Medio Oriente. Hamas valuta l’accordo di tregua. Il rischio che Israele ora si spacchi
Le proteste dei familiari degli ostaggi israeliani al valico di Nitzana, dove transitano gli aiuti verso Gaza
Alla fine la proposta di tregua arriva anche sul tavolo di Ismail Haniyeh che conferma di aver «ricevuto la proposta che è stata fatta circolare durante l'incontro di Parigi». Hamas, fa sapere il suo leader politico, la sta esaminando. Dal Qatar Haniyeh si recherà al Cairo «per discutere i dettagli del piano». La priorità dello Harakat al-Muqawwama al Islamiyya è «porre fine all'offensiva israeliana con il ritiro delle sue forze della Striscia di Gaza», ha aggiunto Haniyeh. Una volontà di trattare da parte di Hamas che spacca subito il governo di Tel Avivi. E anche il fronte palestinese.
L'accordo con Hamas, scrive subito su X il ministro della sicurezza e leader di destra radicale, Itamar Ben Gvir, è «irresponsabile» e significherebbe «la spaccatura del governo». Immediata la replica di un Benjamin Netanyahu sempre più sotto assedio politico: «Le nostre forze non lasceranno Gaza» e «migliaia di terroristi non saranno rilasciati». Di fronte a dichiarazioni di ogni tipo, il premier israeliano precisa che la guerra finirà solo con il raggiungimento di tutti gli obiettivi: «eliminare Hamas», «riportare a casa tutti i nostri rapiti» e «garantire che Gaza non rappresenti più una minaccia» afferma a Yedioth Ahronoth. E davanti alla commissione Esteri della Knesset è il ministro della Difesa Yoav Galant ha squadernare il suo piano per il dopoguerra: «Hamas non governerà Gaza. Israele governerà militarmente, ma non governerà civilmente». Dialogo in salita con segnali di divisione anche dal fronte palestinese: una nota di Ziad al-Nakhala, segretario della Jihad islamica, fa sapere che non firmerà alcun accordo con Israele sugli ostaggi che non preveda il ritiro completo dalla Striscia e un cessate il fuoco completo. La bozza di intesa – negoziata a Parigi grazie alla mediazione di Cia, Mossad, Egitto e Qatar – prevede una prima pausa nei combattimenti di sei settimane in cambio della liberazione di una quarantina di ostaggi; solo dopo si discuterebbe dei soldati israeliani maschi e femmine, degli uomini in età da militare e, terza fase, si prevede la restituzione dei cadaveri attraverso un meccanismo negoziale aperto. Un meccanismo complicatissimo che si spera si metta in moto.
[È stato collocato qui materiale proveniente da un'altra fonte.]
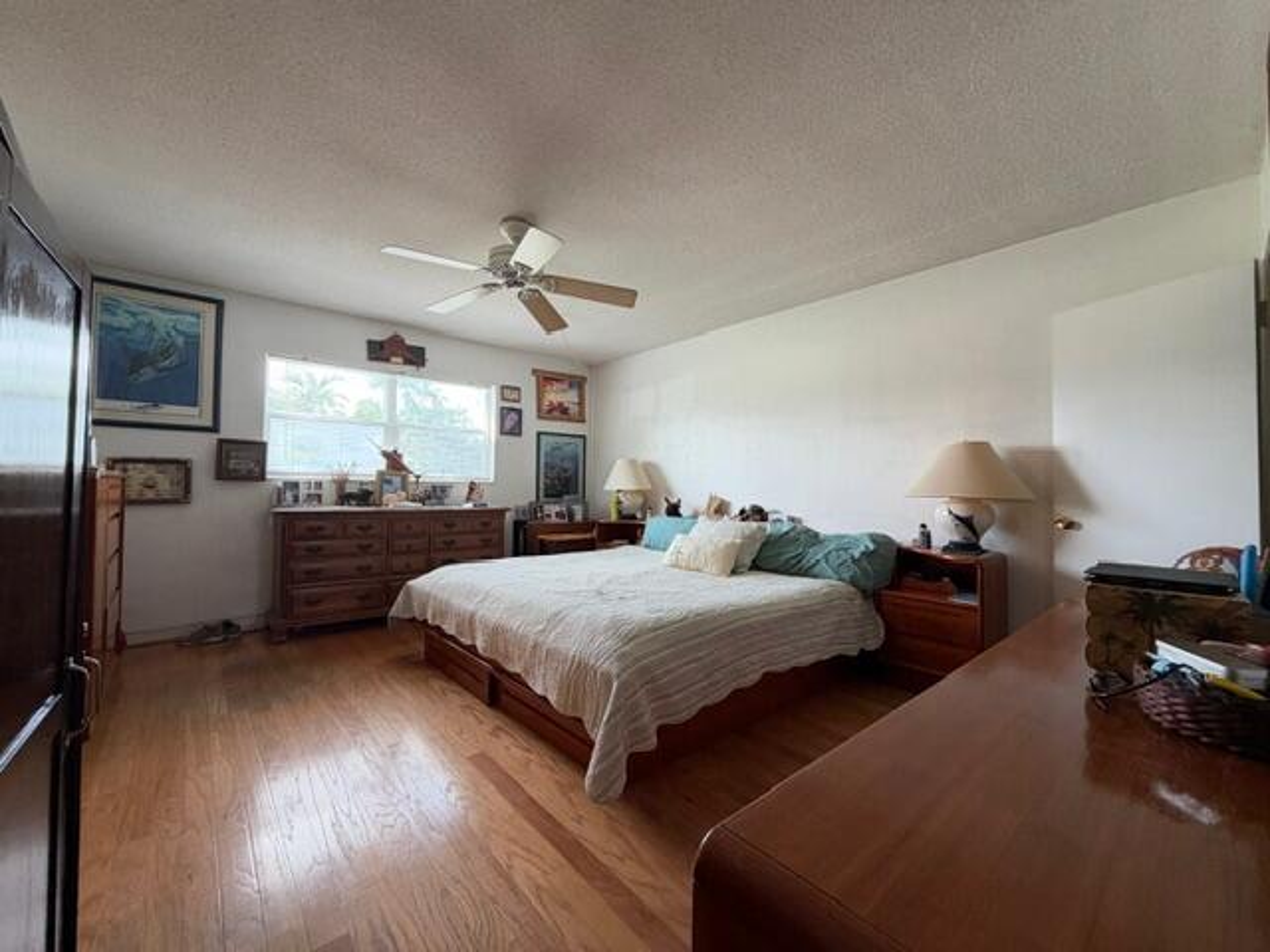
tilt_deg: +2.0
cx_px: 635
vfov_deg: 85.7
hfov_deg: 102.1
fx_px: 514
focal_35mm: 14
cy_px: 476
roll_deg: -0.5
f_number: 2.2
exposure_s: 1/121
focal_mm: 2.22
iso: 250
Decine di persone sono rimaste uccise o ferite ieri dai bombardamenti israeliani nel centro e nel sud della Striscia di Gaza. L'agenzia palestinese Wafa segnala pure un raid contro una moschea nella zona di Khan Yunis. Le vittime, sempre secondo la Sanità di Hamas, sono intanto salite a 26.751, mentre i feriti sono 65.636. Dopo le accuse ai funzionari Unrwa, il segretario generale dell’Onu Guterres ha incontrato ieri i Paesi donatori. «L’Unrwa – ha affermato in una telefonata al presidente egiziano al-Sisi – ha un ruolo essenziale». Sono 15 i Paesi che, dopo le accuse ai funzionari, hanno bloccato i finanziamenti. Un altro nodo da sciogliere per la diplomazia. Sabato il segretario per la Difesa Blinken sarà per la sesta volta, in Israele. Ieri, per la quarta volta in Medio Oriente dsll’inizio della crisi, il ministro degli Esteri britannico David Cameron era in Oman.